Den Anfang machte die selbsternannte Sexgöttin Lissy Aumeier aus der Oberpfalz. Die tief dekoltierte Walküre lässt sich derzeit fahren, von ihrem "Pfleger" - in einem Rollstuhl sitzt sie, den linken Fuß geradeaus gestreckt wie eine Kanone. Den schlimmen Unfall vor ein paar Wochen hat sie schwer verletzt überlebt, der Fuß ist vielfach "sauber und ordentlich genagelt". Ihr beißender Humor hat offensichtlich nicht gelitten und so führt sie weiter ihren Feldzug gegen alles aalglatte und oberflächlich Schöne, gegen Geldgier und Intoleranz.

Die Frauen bei Rosamunde Pilcher seien so gleichblond und langweilig wie bei Inga Lindström. Nur bei James Bond hätten die Damen mit 90-60-90 Maßen auch einen Doktortitel der Physik, doch die Realität sieht anders aus und heißt Angela. "Irgendwann" sagt sie, wenn nach viel Botox und Operationen "endlich alle so aussehen wie Claudia Schiffer - komme ich, das sitz ich aus".
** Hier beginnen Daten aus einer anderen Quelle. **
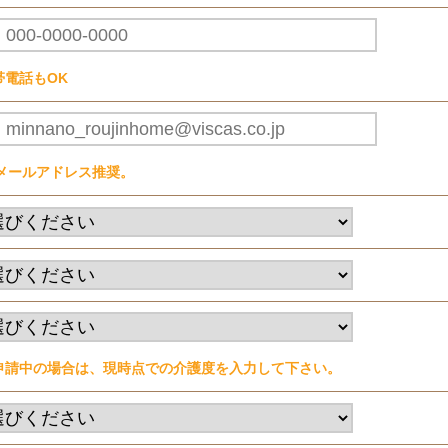
帯電話もOK
Cメールアドレス推奨。
申請中の場合は、現時点での介護度を入力して下さい。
Wer die regelmäßigen "Songwriter's Specials" in der Kunstscheune kennt, kennt Clemens Beneckes Musikerfreunde. Allen gemeinsam ist die Originalität der Musik, der selbst gemachte Song und der spontane Vortrag. Stimme, Gitarre und ein bisschen Technik reichen aus, der Rest ist Können und Charisma. Bonita ist "ganz zufällig" in Kapstadt groß geworden, in Deutschland wurde ihr musikalisches Talent entdeckt. Jetzt singt sie ihre Balladen zur Gitarre: Geschichten von Liebe und Vergessen, vom Heimkommen und zerbrochenen Träumen vom sorglosen Leben. André de Long, der in Schweden lebende Südafrikaner, ist in seinen Songs seiner Muttersprache treu geblieben. Er nimmt die Zuhörer ein, zunächst mit ein paar zaghaften rhythmischen Phrasen, nimmt sie mit bis sie mitmachen und an Lautstärke gewinnen. Ein bisschen afrikanisches Lebensgefühl macht sich auf der Tribüne breit.

Die Stimme von Chris Boettcher ist in Bayern 3 als "Fußballexperte" allgegenwärtig und seine Modelsatire "Zehn Meter geh'" in den Bierzelten des Freistaats zu Hause. Ganz aktuell nimmt er "Waldis WM-Club" auf die Schippe samt der Lichtgestalt, Jogi, Kalli und Angela. Notgeile Bauern in RTL, geldgierige Banker, blubbernde Politiker und die ewig polierten Fernsehgesichter bekommen eine "Bockfotzn" und die Zuschauer dürfen mitmachen. Am Ende einer Strophe dürfen sie ihrem Lieblingsfeind kräftig eine klatschen - nur symbolisch - es scheint großen Spaß zu machen. Die Zuhörer waren offensichtlich begeistert.